REQUEST:
Retype every text line of the data below verbatim, leaving out the pictures.

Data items
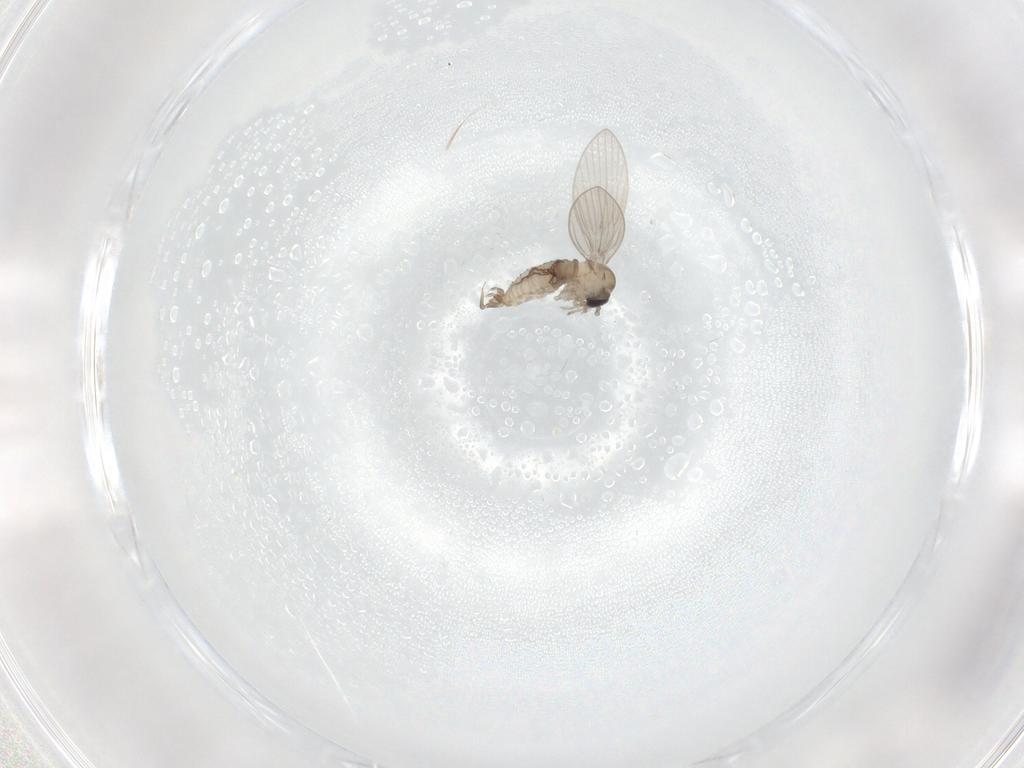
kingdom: Animalia
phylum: Arthropoda
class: Insecta
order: Diptera
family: Psychodidae
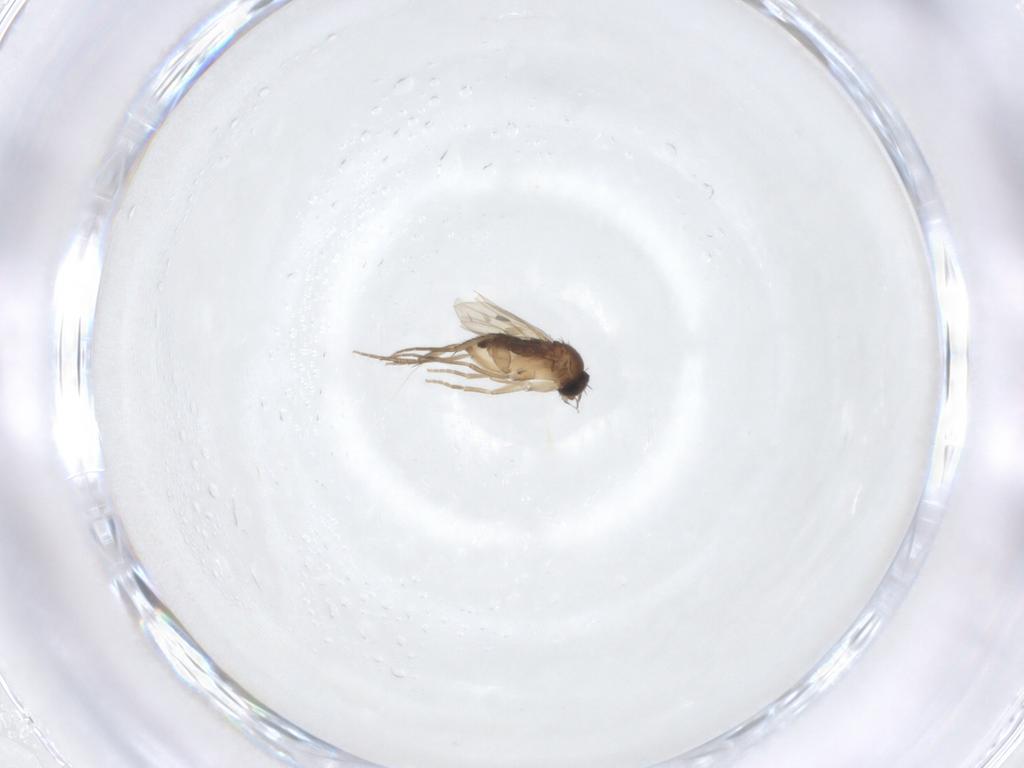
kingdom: Animalia
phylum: Arthropoda
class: Insecta
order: Diptera
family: Phoridae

RESPONSE TO THE EXERCISE:
kingdom: Animalia
phylum: Arthropoda
class: Insecta
order: Diptera
family: Psychodidae
kingdom: Animalia
phylum: Arthropoda
class: Insecta
order: Diptera
family: Phoridae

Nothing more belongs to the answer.